What is SynthID's false positive rate? +
The SynthID image detector is calibrated to a maximum false positive rate of 0.1% across worst-case transformations. This means at most 1 in 1,000 non-watermarked images tested would be incorrectly flagged as watermarked. The true positive rate (correctly identifying watermarked images) is 99.98% for typical transformations and 99.72% for worst-case scenarios. — Source: arXiv:2510.09263
What is the difference between SynthID and C2PA? +
C2PA (Coalition for Content Provenance and Authenticity) embeds a cryptographically signed manifest inside a file's metadata, recording who created it, when, and with what tools. SynthID embeds an invisible signal into the content pixels or token probabilities themselves. Strip the file metadata — C2PA is gone. Crop and re-encode the image — SynthID survives. They are complementary; Google and OpenAI now use both together on generated content.
Does SynthID affect image or text quality? +
No perceptible difference. Image watermarks modify pixel values by only a few least-significant bits — indistinguishable to the human eye and with SSIM scores near 1.0. Text watermarks in non-distortionary mode have no measurable impact on quality; a distortionary mode also exists that increases watermark strength at a slight quality cost.
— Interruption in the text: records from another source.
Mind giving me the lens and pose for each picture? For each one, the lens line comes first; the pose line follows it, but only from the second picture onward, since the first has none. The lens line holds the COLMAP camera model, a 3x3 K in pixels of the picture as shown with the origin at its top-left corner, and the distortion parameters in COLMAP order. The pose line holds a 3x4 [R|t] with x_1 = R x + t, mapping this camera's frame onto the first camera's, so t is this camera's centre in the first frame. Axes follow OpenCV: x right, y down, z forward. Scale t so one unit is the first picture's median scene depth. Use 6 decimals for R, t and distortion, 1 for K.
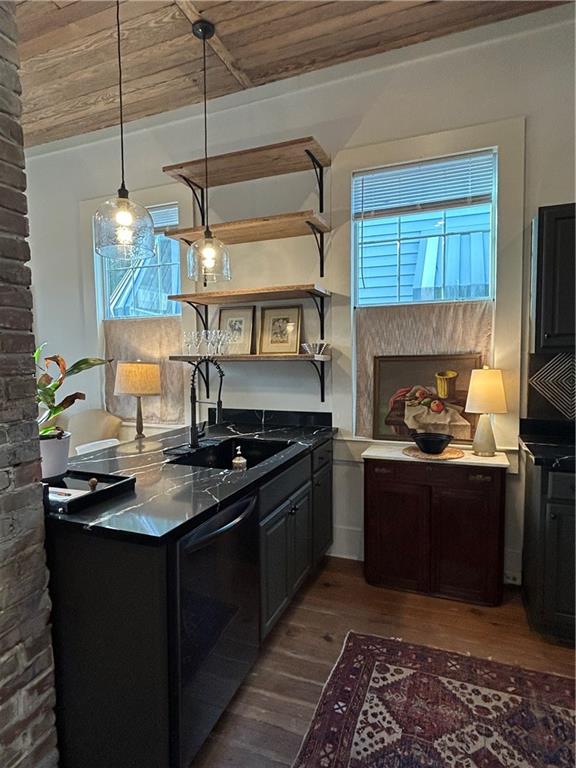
lens RADIAL K [[427.6, 0, 288.0], [0, 427.6, 384.0], [0, 0, 1]] dist [0.004443, 0.000304]
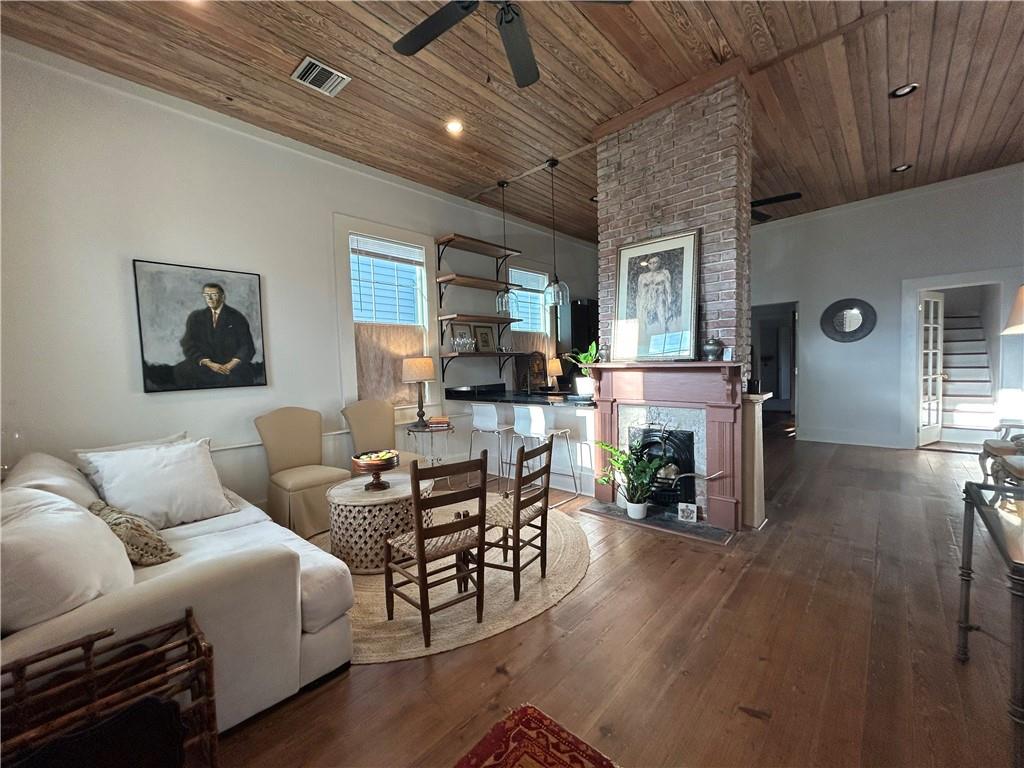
lens RADIAL K [[412.2, 0, 512.0], [0, 412.2, 384.0], [0, 0, 1]] dist [-0.001278, -0.000029]
pose [[0.366446, -0.052168, 0.928976, -1.779437], [0.084709, 0.996151, 0.022526, 0.033751], [-0.926575, 0.070438, 0.369454, 0.302640]]
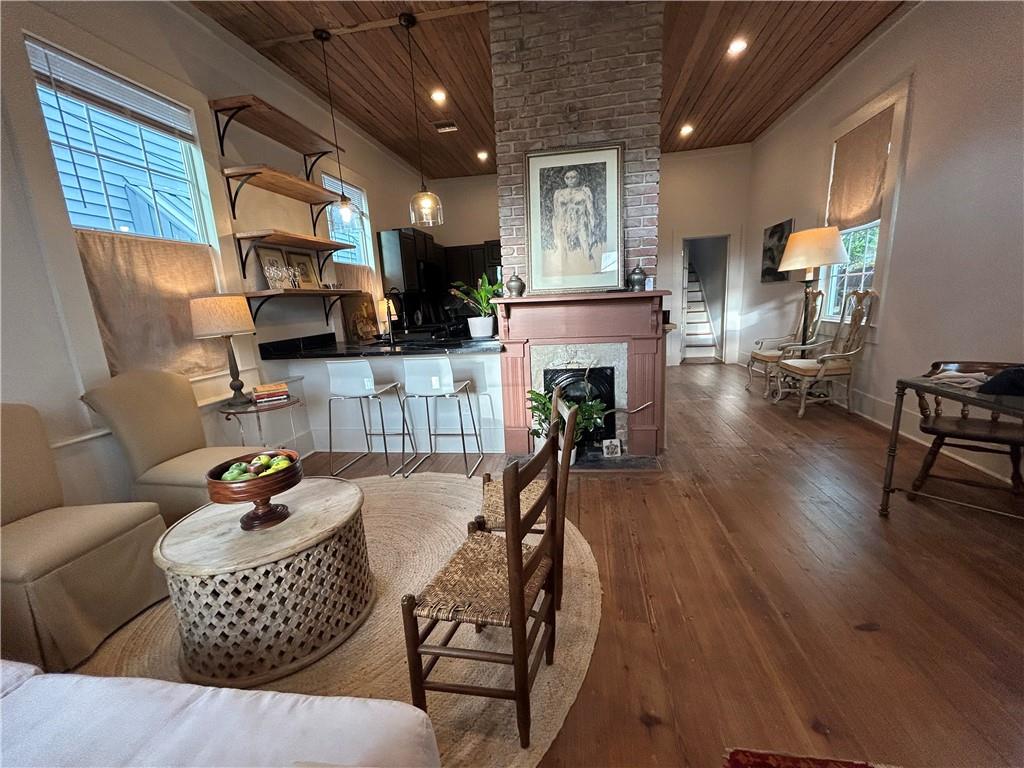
lens RADIAL K [[412.2, 0, 512.0], [0, 412.2, 384.0], [0, 0, 1]] dist [-0.001278, -0.000029]
pose [[-0.201442, -0.179267, 0.962956, -1.562777], [0.114743, 0.972022, 0.204958, 0.020283], [-0.972757, 0.151779, -0.175236, 0.738715]]
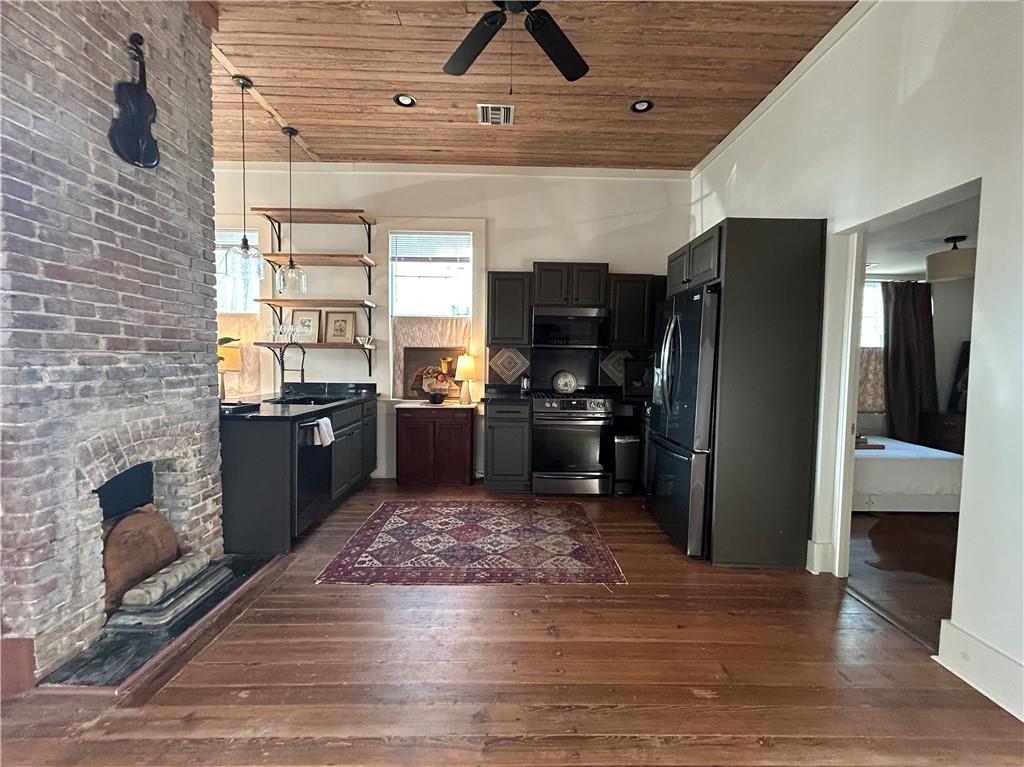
lens RADIAL K [[433.1, 0, 512.0], [0, 433.1, 383.5], [0, 0, 1]] dist [-0.001287, -0.000078]
pose [[0.924731, 0.005120, 0.380588, -0.041369], [0.000027, 0.999909, -0.013517, 0.096051], [-0.380622, 0.012509, 0.924646, -0.672681]]
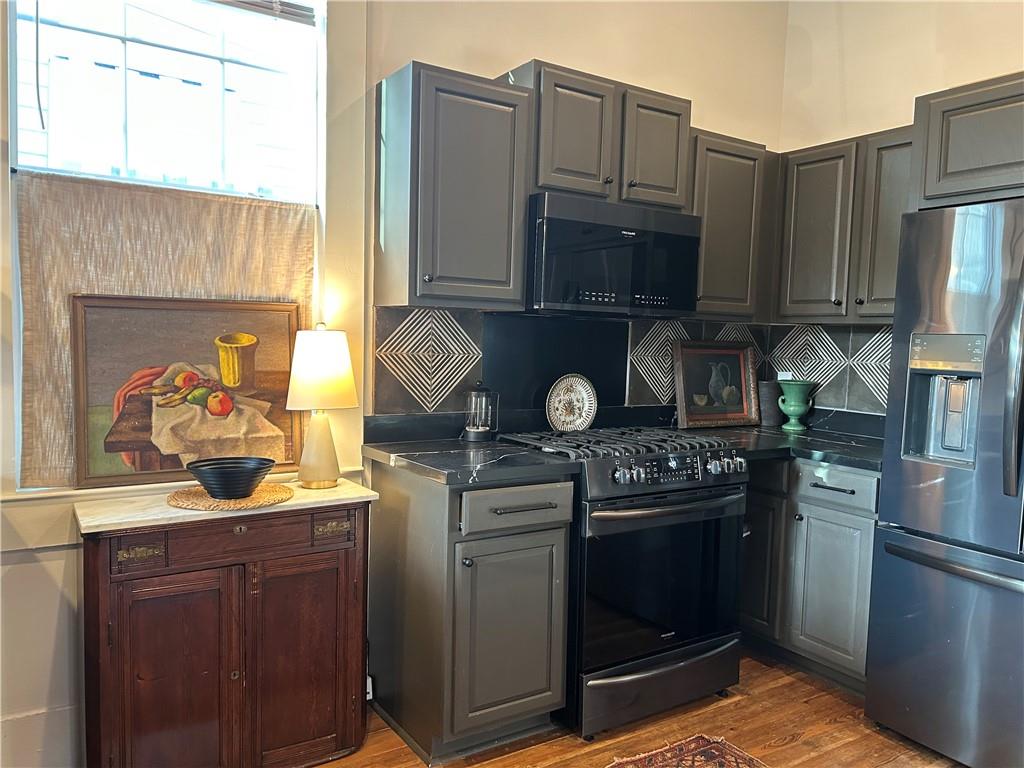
lens RADIAL K [[776.3, 0, 512.0], [0, 776.3, 384.0], [0, 0, 1]] dist [0.035901, 0.000504]
pose [[0.578321, -0.026755, 0.815371, -0.195125], [0.014965, 0.999642, 0.022187, 0.014259], [-0.815672, -0.000629, 0.578514, 0.200259]]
Can SynthID detect AI-generated content from other companies? +
No. SynthID is a first-party provenance tool, not a universal AI detector. It can only confirm whether its own watermark is present. Images from Midjourney, Stable Diffusion, DALL·E (before the 2026 SynthID adoption), or any other non-Google tool will return "not watermarked." For broader detection, third-party tools like Was It AI Generated? combine SynthID with independent classification models.